Dari Sofifi, Pemerintah Provinsi Maluku Utara mengirim pesan persaudaraan untuk saudara-saudara sebangsa di Nusa Tenggara Timur (NTT) yang tengah menghadapi masa sulit akibat bencana.
Pesan itu diwujudkan dalam bentuk bantuan keuangan tanggap darurat sebesar Rp1 miliar.
Bantuan tersebut diharapkan dapat membantu memenuhi kebutuhan mendesak masyarakat terdampak, sekaligus mendukung upaya penanganan dan pemulihan pascabencana di NTT.
Gubernur Maluku Utara, Sherly Tjoanda, mengatakan bantuan itu bukan sekadar angka dalam dokumen anggaran. Di baliknya ada semangat kemanusiaan dan kepedulian antarsesama anak bangsa.
“Laut boleh memisahkan Maluku Utara dan NTT, tetapi kemanusiaan tidak mengenal jarak. Ketika saudara kita sedang berduka, hati kita ikut bersama mereka. Rp1 miliar ini adalah bentuk kecil dari kepedulian besar masyarakat Maluku Utara untuk NTT. Anda tidak sendiri,” ujar Sherly seusai upacara peringatan HUT ke-81 Kemerdekaan RI di Sofifi, Senin (17/8/2026).
Bagi Sherly, momentum peringatan kemerdekaan bukan hanya tentang mengenang perjuangan para pahlawan, tetapi juga menghidupkan kembali semangat persatuan dalam bentuk yang nyata.

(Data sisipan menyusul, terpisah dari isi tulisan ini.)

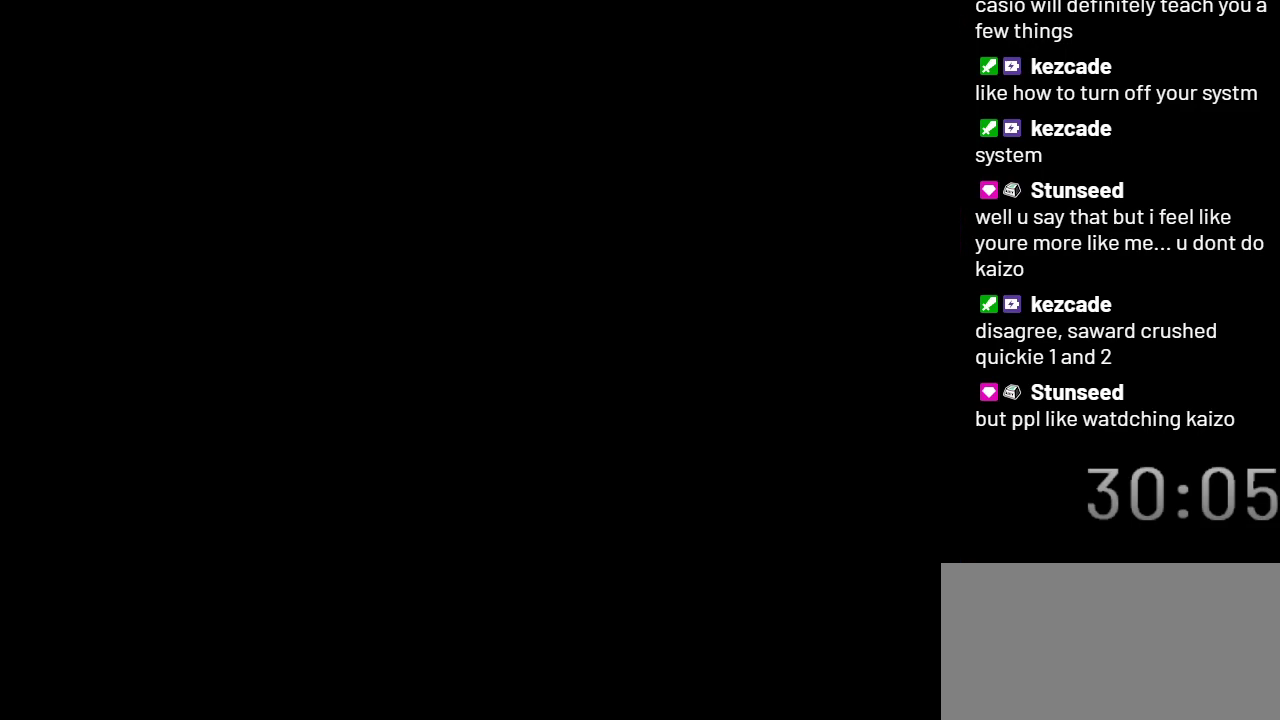
{"buttons": ["X"], "events": []}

Salah satunya adalah hadir ketika sesama anak bangsa sedang tertimpa musibah.
“Kita pernah merasakan bagaimana beratnya menghadapi bencana. Karena itu, hari ini kita hadir untuk menguatkan saudara-saudara kita di NTT. Semoga bantuan ini menjadi bagian dari ikhtiar meringankan beban dan mempercepat mereka bangkit,” katanya.
Di tengah suasana duka akibat bencana, bantuan tersebut menjadi simbol bahwa Indonesia tidak dibangun hanya oleh kesamaan wilayah, tetapi juga oleh rasa saling memiliki.
Dari ujung timur Indonesia, Maluku Utara memilih untuk hadir. Bukan karena kedekatan jarak, melainkan karena kedekatan sebagai sesama anak bangsa.
Pemerintah Provinsi Maluku Utara juga mengajak masyarakat untuk turut mendoakan keselamatan warga terdampak serta memberikan dukungan sesuai kemampuan masing-masing.
Sebab, bagi Sherly, ketika bencana datang, yang dibutuhkan bukan hanya bantuan materiil. Ada doa, empati, dan keyakinan bahwa mereka yang sedang menghadapi masa sulit tidak berjalan sendirian.
Bantuan Rp1 miliar itu pun menjadi bagian dari semangat gotong royong antardaerah—sebuah pesan sederhana bahwa di tengah luasnya bentang Indonesia, rasa kemanusiaan tetap mampu mempertemukan hati.
Laut mungkin memisahkan Maluku Utara dan NTT. Tetapi kemanusiaan selalu menemukan jalan untuk menyatukan.